Is it any surprise, then, that it was the little white remote that became the icon, rather than any images on screen?

There it was, next to my television remote and my DVD player controller, blending in, comfortably at home.

There it was, in my mind’s eye, being held by four attractive young people as they looked at the console-point-of-view, smiling, enjoying their own company as much as the Wii’s.

There it stayed, virtually unplayed for four years.

Yet few other consoles have been as defined by their sense of touch. The Wii remote is a slightly stubby, almost plain little device, but it is perfectly sculpted for most hands. It is a pleasurable thing to hold, and in this way, what was intended to be invisible becomes visible—we think as much about this thing in our hand as we do our in-game gestures.

So the era of the Wii was not one of Boom Blox, of de Blob or of Super Mario Galaxy.

It was the era of your middle finger on ‘B’ underneath, your thumb on top of the ‘A’. It was the sharp clack of a wristband colliding with hard plastic. It was the satisfying density of the protective sheathes that later Wii remotes were provided with.

It was the conduit-like remote, too, a connection for nunchucks, for classic controllers, and for the dumpy little Wii Motion Plus box, a reminder that the basic task for which the remote was designed—capturing gestures—could only be properly fulfilled three years after the fact. And it was a conduit for movement, too, some kind of weird promise for the future.

It was the era of four people laughing and smiling and pointing their little white remotes at the us, the console, the thing that was supposed to be invisible that ended up being at the forefront of everything.
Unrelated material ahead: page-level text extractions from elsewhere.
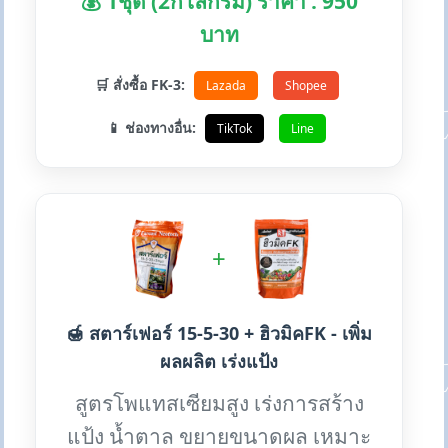
💰 1ชุด (2กิโลกรัม) ราคา : 950
บาท
🛒 สั่งซื้อ FK-3:
Lazada
Shopee
📱 ช่องทางอื่น:
TikTok
Line
+
🍯 สตาร์เฟอร์ 15-5-30 + ฮิวมิคFK - เพิ่ม
ผลผลิต เร่งแป้ง
สูตรโพแทสเซียมสูง เร่งการสร้าง
แป้ง น้ำตาล ขยายขนาดผล เหมาะ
It is for this reason that the Wii U is an interesting change in tack for Nintendo—it is not another gesture towards (failed) invisibility, but a conscious multiplication of visibility, with its use of Wii remotes and a very present touch screen device.

In the end, it was the very idea of the Wii that captured the public imagination so fluently. No game and no amount of hours spent with the console could ever hope to compete with that.